The eastern courtyard is there to capture the morning sun; it is easily accessible from the kitchen and designed specifically to house herb planters as the owners are keen cooks.
The western courtyard — which, apart from the dining room, offers the best views to the landscape — was envisaged as “a space to lunch and dine in on summer evenings with the canopy above covered in deciduous vines,” according to Bergendy. The highly protected lap pool and spa offer additional interest there.
The third courtyard, however, is a sort of pièce de résistance, an external interior with impeccably green grass that contrasts dramatically with the concrete and almost lunar stonescape of the immediate surroundings. It connects visually and through sliding doors to the dining area and the explosive views of the river beyond.
It is a bit of an oasis and “could even be considered like a typical riad,” says Bergendy, referring to Moroccan architecture, “where all rooms open onto an outdoor green space — with the sound of flowing water — allowing air to flow through the house.”

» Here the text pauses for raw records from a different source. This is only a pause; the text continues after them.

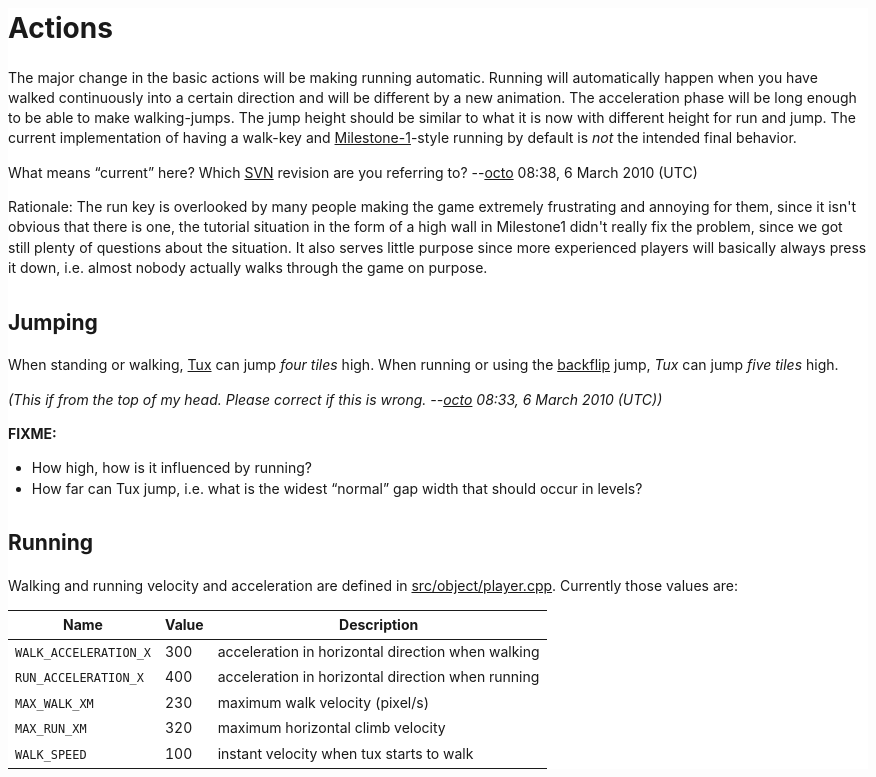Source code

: Actions
=======

The major change in the basic actions will be making running
automatic. Running will automatically happen when you have walked
continuously into a certain direction and will be different by a new
animation. The acceleration phase will be long enough to be able to
make walking-jumps. The jump height should be similar to what it is
now with different height for run and jump. The current implementation
of having a walk-key and [Milestone-1](Milestone_1 "wikilink")-style
running by default is *not* the intended final behavior.

What means “current” here? Which [SVN](SVN "wikilink") revision are
you referring to? --[octo](User:Octo "wikilink") 08:38, 6 March 2010
(UTC)

Rationale: The run key is overlooked by many people making the game
extremely frustrating and annoying for them, since it isn't obvious
that there is one, the tutorial situation in the form of a high wall
in Milestone1 didn't really fix the problem, since we got still plenty
of questions about the situation. It also serves little purpose since
more experienced players will basically always press it down, i.e.
almost nobody actually walks through the game on purpose.

Jumping
-------

When standing or walking, [Tux](Tux "wikilink") can jump *four tiles*
high. When running or using the [backflip](backflip "wikilink") jump,
*Tux* can jump *five tiles* high.

*(This if from the top of my head. Please correct if this is wrong.
--[octo](User:Octo "wikilink") 08:33, 6 March 2010 (UTC))*

**FIXME:**

- How high, how is it influenced by running?
- How far can Tux jump, i.e. what is the widest “normal” gap width that should occur in levels?

Running
-------

Walking and running velocity and acceleration are defined in
[src/object/player.cpp](Template:SvnFile "wikilink"). Currently those
values are:

| Name                  | Value | Description                                       |
|-----------------------|-------|---------------------------------------------------|
| `WALK_ACCELERATION_X` | 300   | acceleration in horizontal direction when walking |
| `RUN_ACCELERATION_X`  | 400   | acceleration in horizontal direction when running |
| `MAX_WALK_XM`         | 230   | maximum walk velocity (pixel/s)                   |
| `MAX_RUN_XM`          | 320   | maximum horizontal climb velocity                 |
| `WALK_SPEED`          | 100   | instant velocity when tux starts to walk          |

The geometries are strong in this indoor courtyard, with the sun and the roof edges delineating shadows on the concrete walls that enclose it. On a corner of this little riad, a sculpture of a winking, or one-eyed, boy stands guard as if the space was best experienced without depth perception — much like a painting, perhaps.
There is, however, much more that makes this home truly special. The spatial planning is such that it feels compact and manageable when only the two owners are inhabiting the space, yet it unravels and expands the more one explores or if the extra space is needed. The guest wing and the underground cellar are inconspicuous and tucked away to the west. The courtyards are accessible from more than one entry point, and pathways and sitting areas mean the architecture and its surrounds can be experienced from a variety of heights and distances. The extensive glazing also means that wind and airflow can be modulated, ensuring a home that is both protected from but amicably living within the elements.
The mantra ‘building for and from the land’ has become ubiquitous in New Zealand’s contemporary rural architecture, yet this house goes well beyond the often-repeated trope to express a deep, sculptural symbiosis with its environment.
Did the construction of such a special home in such a singular location unearth any hidden treasures?
“No, we didn’t find any gold, mate!” jokes its principal builder, Tony Quirk.
We, however, beg to differ.
Words Federico Monsalve
Images Simon Devitt
A mature and restrained response to an awe-inspiring location. The architect has combined a wide range of influences — from Sri Lankan to her own, impressive international career — to achieve a quintessentially local response to site, context, and history. From highly bespoke detailing though to deft usage of courtyards and planning, this home is exemplary of what ‘building for and from the land’ can achieve with originality and flair.